Dr. Gaspar has personally led multiple clinical trials showing that HSC gene therapy can successfully correct genetic defects in immune deficiencies like ADA-SCID — a very severe condition in which babies are born without immune cells. According to the U.S. National Library of Medicine, Adenosine deaminase (ADA) deficiency is an inherited disorder that damages the immune system and causes severe combined immunodeficiency (SCID). People with SCID lack virtually all immune protection from bacteria, viruses, and fungi. They are prone to repeated and persistent infections that can be very serious or life-threatening.
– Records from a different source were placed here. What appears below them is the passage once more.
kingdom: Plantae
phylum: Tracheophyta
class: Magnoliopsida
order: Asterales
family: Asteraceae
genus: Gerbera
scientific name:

These infections are often caused by opportunistic organisms that ordinarily do not cause illness in people with a normal immune system. “Children born with ADA-SCID have many problems, and bone marrow transplants using a donor’s HSCs are not always a viable solution,” explains Gaspar. “If the ADA-SCID child has a sibling, the child has an 85% chance of survival, yet, lesser-matched donors drop that success rate to 50%. We started our gene therapy program by successfully treating our first patient in 2003. Improved vectors came later, and since that time, we have been treating patients at Great Ormond Street Hospital in London and at UCLA. Our program has treated over 62 patients — with a 100% survival rate. Contrast our gene therapy treatment to bone marrow transplantation. More than 95% have responded to our gene therapy treatment and have been able to stop medication as a result.
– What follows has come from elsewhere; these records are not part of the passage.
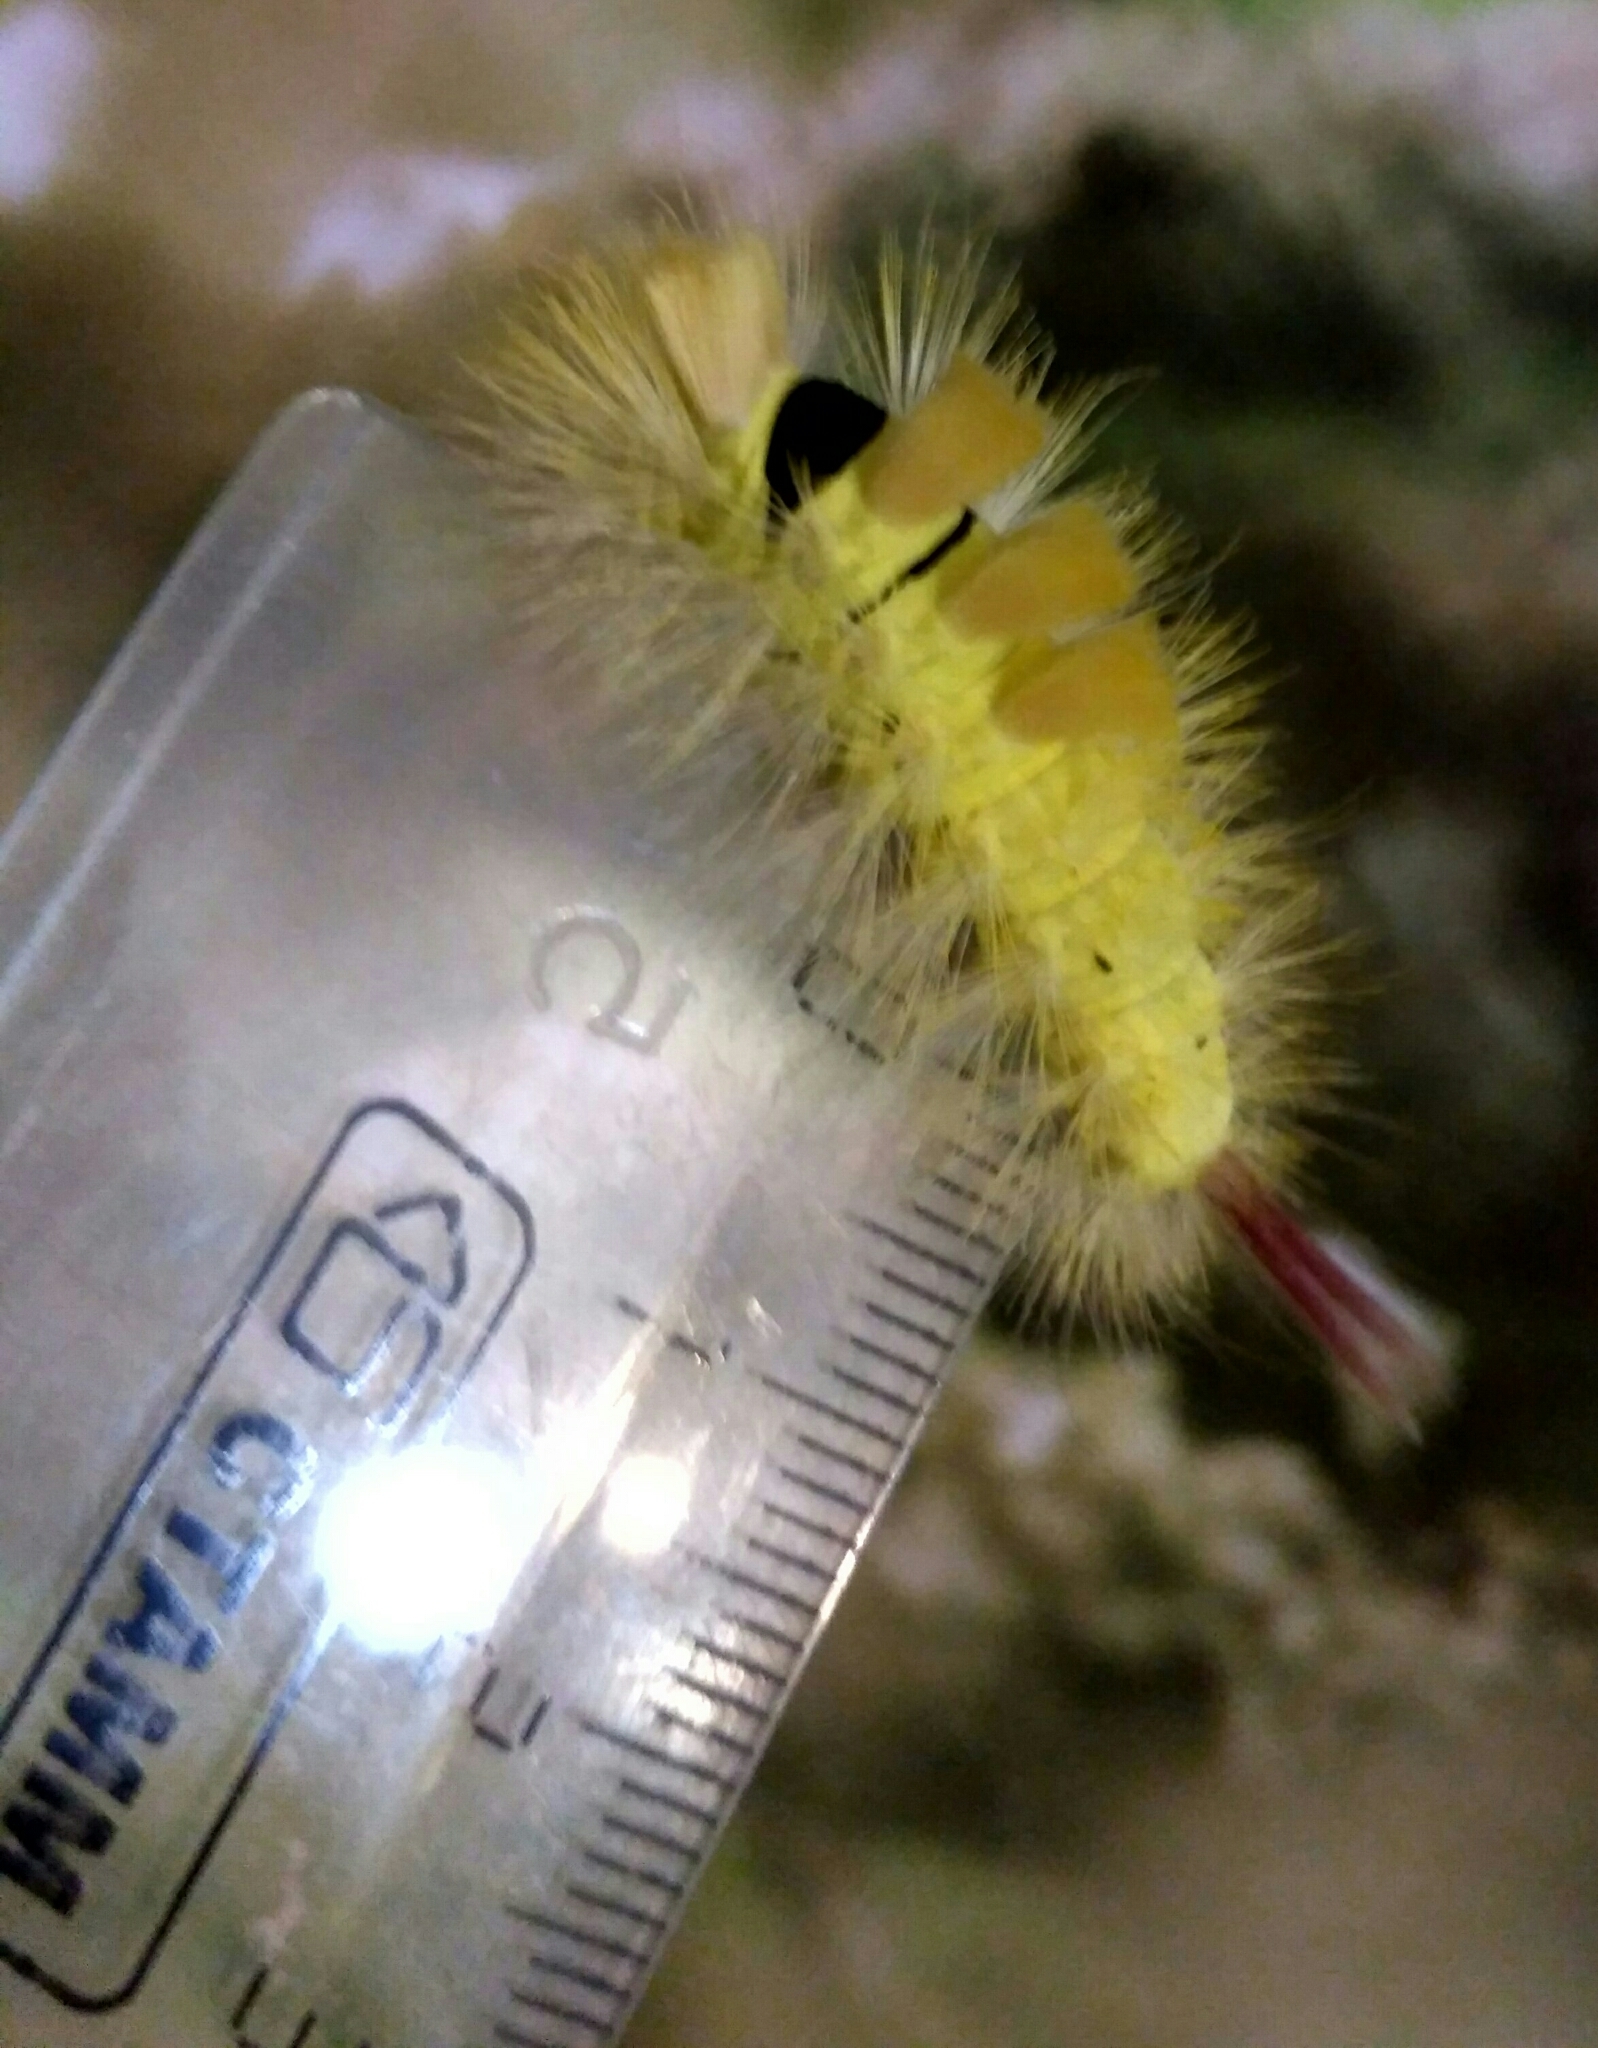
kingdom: Animalia
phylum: Arthropoda
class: Insecta
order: Lepidoptera
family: Erebidae
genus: Calliteara
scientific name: Calliteara pudibunda
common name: Pale tussock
Given the long-lasting effect of Orchard Therapeutics’ ex vivo autologous HSC gene therapy, Gaspar and his team aims to file MAA submission for MLD with the EMA 1H20, followed by FDA submission. For ADA-SCID, Orchard is looking at a rolling BLA submission with the FDA expected to initiate H1 2020, followed by MAA submission. “For me, the bigger picture perspective is that we’re able to correct a whole series of diseases — neurometabolic disorders, primary immune deficiencies, and red blood cell disorders, etc. using the same genetically modified hematopoietic stem cell approach,” says Gaspar. “Because of the self-renewing capability of engrafted gene modified HSCs, our approach has the potential to be a curative treatment, creating a sizeable shift in the way we practice medicine and the way we treat these disorders. Considering the amount of EMA and FDA approvals as of late, gene therapy is changing modern medicine.”